Data shown =
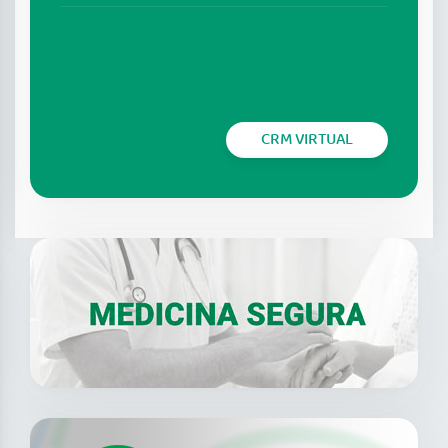
CRM VIRTUAL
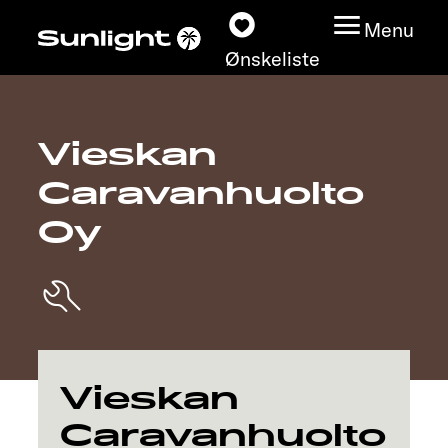
Menu
Ønskeliste
Vieskan
Modeller
Caravanhuolto
Konfigurator
Oy
Find din Sunlight
Find forhandler
Oplev
Vieskan
Caravanhuolto
Service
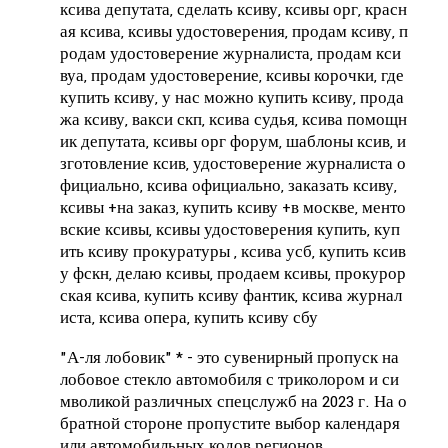
ксива депутата, сделать ксиву, ксивы орг, красн
ая ксива, ксивы удостоверения, продам ксиву, п
родам удостоверение журналиста, продам кси
вуа, продам удостоверение, ксивы корочки, где
купить ксиву, у нас можно купить ксиву, прода
жа ксиву, вакси скп, ксива судья, ксива помощн
ик депутата, ксивы орг форум, шаблоны ксив, и
зготовление ксив, удостоверение журналиста о
фициально, ксива официально, заказать ксиву,
ксивы +на заказ, купить ксиву +в москве, менто
вские ксивы, ксивы удостоверения купить, куп
ить ксиву прокуратуры , ксива усб, купить ксив
у фскн, делаю ксивы, продаем ксивы, прокурор
ская ксива, купить ксиву фантик, ксива журнал
иста, ксива опера, купить ксиву сбу
"А-ля лобовик" * - это сувенирный пропуск на
лобовое стекло автомобиля с триколором и си
мволикой различных спецслужб на 2023 г.
На о
братной стороне пропустите выбор календаря
или автомобильных кодов регионов.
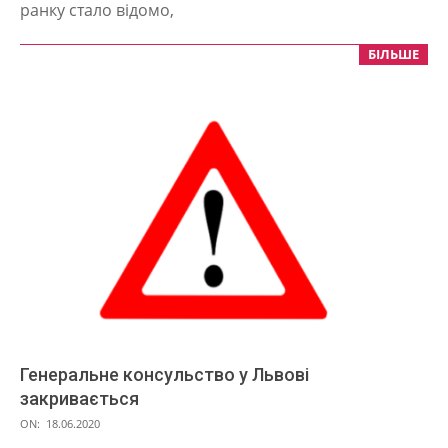
ранку стало відомо,
БІЛЬШЕ
Генеральне консульство у Львові
закривається
2020-
ON:
18.06.2020
06-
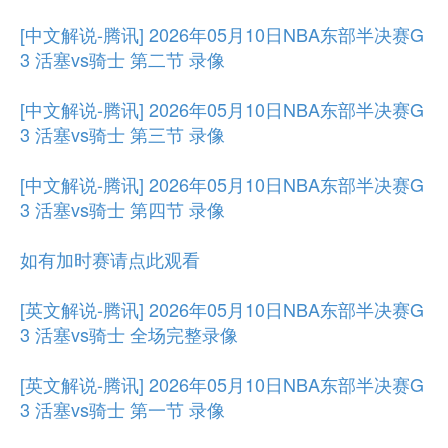
[中文解说-腾讯] 2026年05月10日NBA东部半决赛G
3 活塞vs骑士 第二节 录像
[中文解说-腾讯] 2026年05月10日NBA东部半决赛G
3 活塞vs骑士 第三节 录像
[中文解说-腾讯] 2026年05月10日NBA东部半决赛G
3 活塞vs骑士 第四节 录像
如有加时赛请点此观看
[英文解说-腾讯] 2026年05月10日NBA东部半决赛G
3 活塞vs骑士 全场完整录像
[英文解说-腾讯] 2026年05月10日NBA东部半决赛G
3 活塞vs骑士 第一节 录像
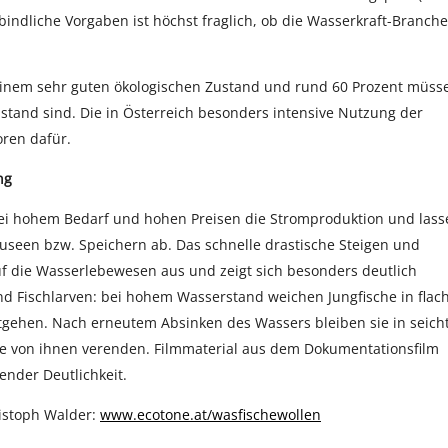
bindliche Vorgaben ist höchst fraglich, ob die Wasserkraft-Branche
 einem sehr guten ökologischen Zustand und rund 60 Prozent müss
ustand sind. Die in Österreich besonders intensive Nutzung der
oren dafür.
ng
bei hohem Bedarf und hohen Preisen die Stromproduktion und lass
seen bzw. Speichern ab. Das schnelle drastische Steigen und
uf die Wasserlebewesen aus und zeigt sich besonders deutlich
nd Fischlarven: bei hohem Wasserstand weichen Jungfische in flac
tgehen. Nach erneutem Absinken des Wassers bleiben sie in seich
 von ihnen verenden. Filmmaterial aus dem Dokumentationsfilm
ender Deutlichkeit.
ristoph Walder:
www.ecotone.at/wasfischewollen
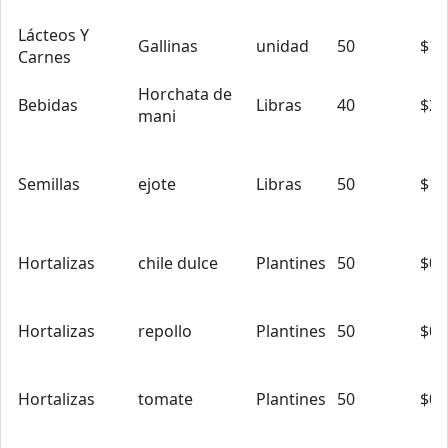
Lácteos Y
Gallinas
unidad
50
$15
Carnes
Horchata de
Bebidas
Libras
40
$2.
mani
Semillas
ejote
Libras
50
$1.
Hortalizas
chile dulce
Plantines
50
$0.
Hortalizas
repollo
Plantines
50
$0.
Hortalizas
tomate
Plantines
50
$0.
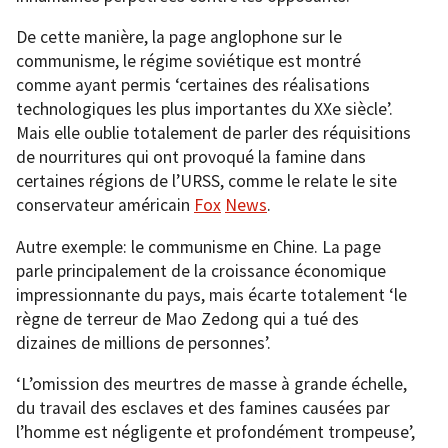
De cette manière, la page anglophone sur le
communisme, le régime soviétique est montré
comme ayant permis ‘certaines des réalisations
technologiques les plus importantes du XXe siècle’.
Mais elle oublie totalement de parler des réquisitions
de nourritures qui ont provoqué la famine dans
certaines régions de l’URSS, comme le relate le site
conservateur américain
Fox
News
.
Autre exemple: le communisme en Chine. La page
parle principalement de la croissance économique
impressionnante du pays, mais écarte totalement ‘le
règne de terreur de Mao Zedong qui a tué des
dizaines de millions de personnes’.
‘L’omission des meurtres de masse à grande échelle,
du travail des esclaves et des famines causées par
l’homme est négligente et profondément trompeuse’,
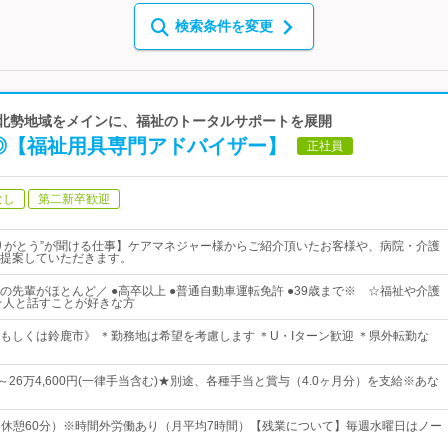
検索条件を変更
県北勢地域をメインに、福祉のトータルサポートを展開
性◎【福祉用具専門アドバイザー】
正社員
なし
第二新卒歓迎
りがとう”が聞ける仕事】ケアマネジャー様からご紹介頂いたお客様や、病院・介護
提案していただきます。
の先輩がほとんど／ ●高卒以上 ●普通自動車運転免許 ●39歳まで※ ☆福祉や介護
☆人と話すことが好きな方
もしくは鈴鹿市》 ＊勤務地は希望を考慮します ＊U・Iターン歓迎 ＊県外転勤な
0円～26万4,600円(一律手当含む)★別途、各種手当と賞与（4.0ヶ月分）を支給※あな
00（休憩60分）※時間外労働あり（月平均7時間）【残業について】毎週水曜日はノー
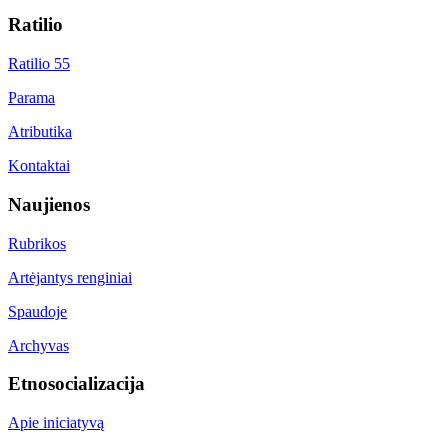
Ratilio
Ratilio 55
Parama
Atributika
Kontaktai
Naujienos
Rubrikos
Artėjantys renginiai
Spaudoje
Archyvas
Etnosocializacija
Apie iniciatyvą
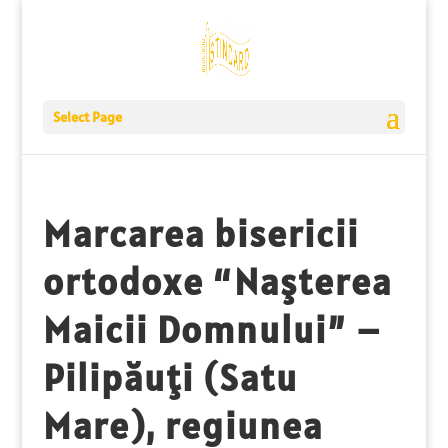
Select Page
Marcarea bisericii
ortodoxe “Naşterea
Maicii Domnului” –
Pilipăuţi (Satu
Mare), regiunea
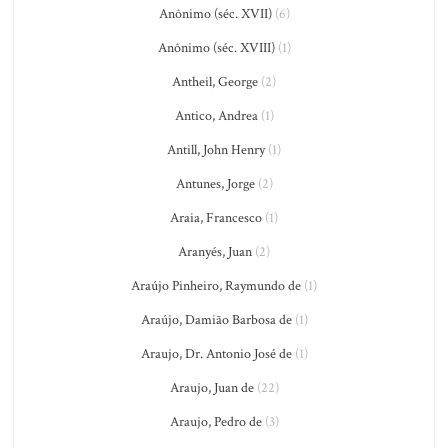
Anônimo (séc. XVII)
(6)
Anônimo (séc. XVIII)
(1)
Antheil, George
(2)
Antico, Andrea
(1)
Antill, John Henry
(1)
Antunes, Jorge
(2)
Araia, Francesco
(1)
Aranyés, Juan
(2)
Araújo Pinheiro, Raymundo de
(1)
Araújo, Damião Barbosa de
(1)
Araujo, Dr. Antonio José de
(1)
Araujo, Juan de
(22)
Araujo, Pedro de
(3)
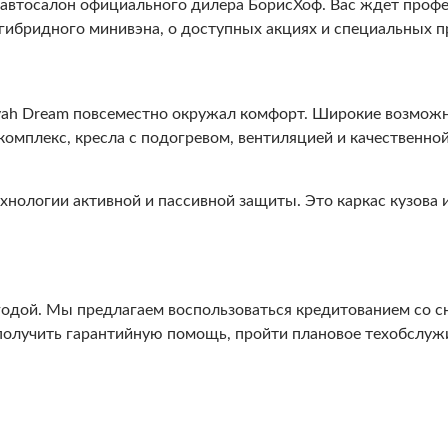
е автосалон официального дилера БорисХоф. Вас ждет проф
 гибридного минивэна, о доступных акциях и специальных п
yah Dream повсеместно окружал комфорт. Широкие возможн
плекс, кресла с подогревом, вентиляцией и качественной 
хнологии активной и пассивной защиты. Это каркас кузова 
одой. Мы предлагаем воспользоваться кредитованием со сн
 получить гарантийную помощь, пройти плановое техобслуж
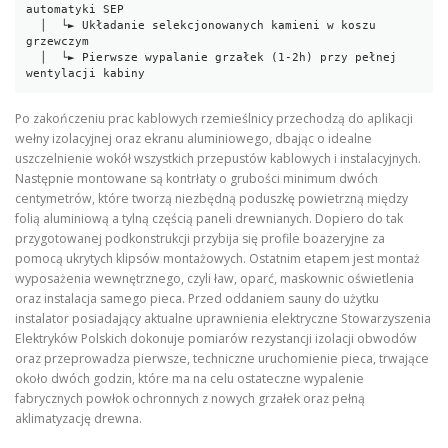
automatyki SEP

  │  └► Układanie selekcjonowanych kamieni w koszu 
grzewczym

  │  └► Pierwsze wypalanie grzałek (1-2h) przy pełnej 
Po zakończeniu prac kablowych rzemieślnicy przechodzą do aplikacji
wełny izolacyjnej oraz ekranu aluminiowego, dbając o idealne
uszczelnienie wokół wszystkich przepustów kablowych i instalacyjnych.
Następnie montowane są kontrłaty o grubości minimum dwóch
centymetrów, które tworzą niezbędną poduszkę powietrzną między
folią aluminiową a tylną częścią paneli drewnianych. Dopiero do tak
przygotowanej podkonstrukcji przybija się profile boazeryjne za
pomocą ukrytych klipsów montażowych. Ostatnim etapem jest montaż
wyposażenia wewnętrznego, czyli ław, oparć, maskownic oświetlenia
oraz instalacja samego pieca. Przed oddaniem sauny do użytku
instalator posiadający aktualne uprawnienia elektryczne Stowarzyszenia
Elektryków Polskich dokonuje pomiarów rezystancji izolacji obwodów
oraz przeprowadza pierwsze, techniczne uruchomienie pieca, trwające
około dwóch godzin, które ma na celu ostateczne wypalenie
fabrycznych powłok ochronnych z nowych grzałek oraz pełną
aklimatyzację drewna.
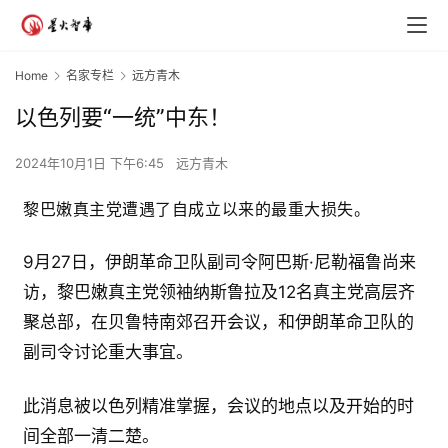
Home
名家专栏
远方青木
以色列要“一统”中东！
2024年10月1日 下午6:45
远方青木
黎巴嫩真主党遭遇了自成立以来的最重大损失。
9月27日，伊朗革命卫队副司令阿巴斯·尼勒福鲁尚来
访，黎巴嫩真主党领袖纳斯鲁拉及12名真主党高层齐
聚总部，在贝鲁特南郊召开会议，和伊朗革命卫队的
副司令讨论重大事宜。
此消息被以色列精准掌握，会议的地点以及开始的时
间全部一清二楚。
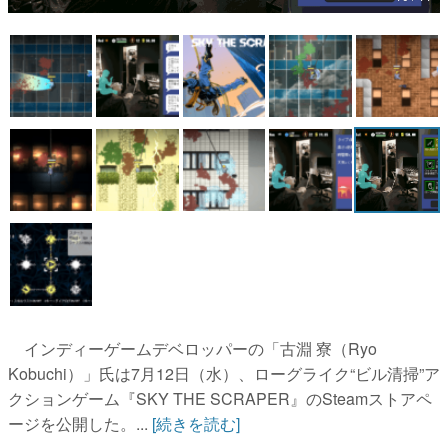
マンガ
女性向け
アプリレビュー
その他
電ファミニコゲーマーとは？
運営：株式会社マレ
インディーゲームデベロッパーの「古淵 寮（Ryo
Kobuchi）」氏は7月12日（水）、ローグライク“ビル清掃”ア
クションゲーム『SKY THE SCRAPER』のSteamストアペ
ージを公開した。...
[続きを読む]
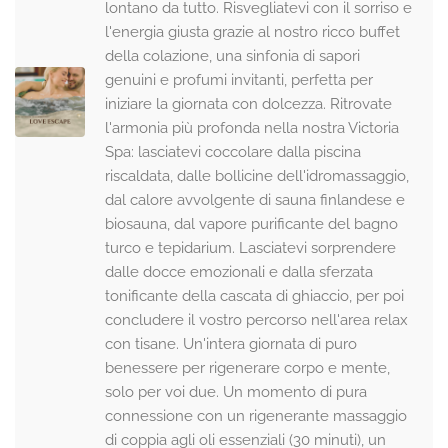
lontano da tutto. Risvegliatevi con il sorriso e
l'energia giusta grazie al nostro ricco buffet
della colazione, una sinfonia di sapori
genuini e profumi invitanti, perfetta per
iniziare la giornata con dolcezza. Ritrovate
l'armonia più profonda nella nostra Victoria
Spa: lasciatevi coccolare dalla piscina
riscaldata, dalle bollicine dell'idromassaggio,
dal calore avvolgente di sauna finlandese e
biosauna, dal vapore purificante del bagno
turco e tepidarium. Lasciatevi sorprendere
dalle docce emozionali e dalla sferzata
tonificante della cascata di ghiaccio, per poi
concludere il vostro percorso nell'area relax
con tisane. Un'intera giornata di puro
benessere per rigenerare corpo e mente,
solo per voi due. Un momento di pura
connessione con un rigenerante massaggio
di coppia agli oli essenziali (30 minuti), un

Task item =
Reproduce the entries exactly, from the line with "fabrycznych powłok ochronnych" to the line with "solo per voi due. Un momento di pura", both lines included, keeping no pictures.

Finished task =
fabrycznych powłok ochronnych z nowych grzałek oraz pełną
aklimatyzację drewna.
Home
名家专栏
远方青木
以色列要“一统”中东！
2024年10月1日 下午6:45
远方青木
黎巴嫩真主党遭遇了自成立以来的最重大损失。
9月27日，伊朗革命卫队副司令阿巴斯·尼勒福鲁尚来
访，黎巴嫩真主党领袖纳斯鲁拉及12名真主党高层齐
聚总部，在贝鲁特南郊召开会议，和伊朗革命卫队的
副司令讨论重大事宜。
此消息被以色列精准掌握，会议的地点以及开始的时
间全部一清二楚。
マンガ
女性向け
アプリレビュー
その他
電ファミニコゲーマーとは？
運営：株式会社マレ
インディーゲームデベロッパーの「古淵 寮（Ryo
Kobuchi）」氏は7月12日（水）、ローグライク“ビル清掃”ア
クションゲーム『SKY THE SCRAPER』のSteamストアペ
ージを公開した。...
[続きを読む]
lontano da tutto. Risvegliatevi con il sorriso e
l'energia giusta grazie al nostro ricco buffet
della colazione, una sinfonia di sapori
genuini e profumi invitanti, perfetta per
iniziare la giornata con dolcezza. Ritrovate
l'armonia più profonda nella nostra Victoria
Spa: lasciatevi coccolare dalla piscina
riscaldata, dalle bollicine dell'idromassaggio,
dal calore avvolgente di sauna finlandese e
biosauna, dal vapore purificante del bagno
turco e tepidarium. Lasciatevi sorprendere
dalle docce emozionali e dalla sferzata
tonificante della cascata di ghiaccio, per poi
concludere il vostro percorso nell'area relax
con tisane. Un'intera giornata di puro
benessere per rigenerare corpo e mente,
solo per voi due. Un momento di pura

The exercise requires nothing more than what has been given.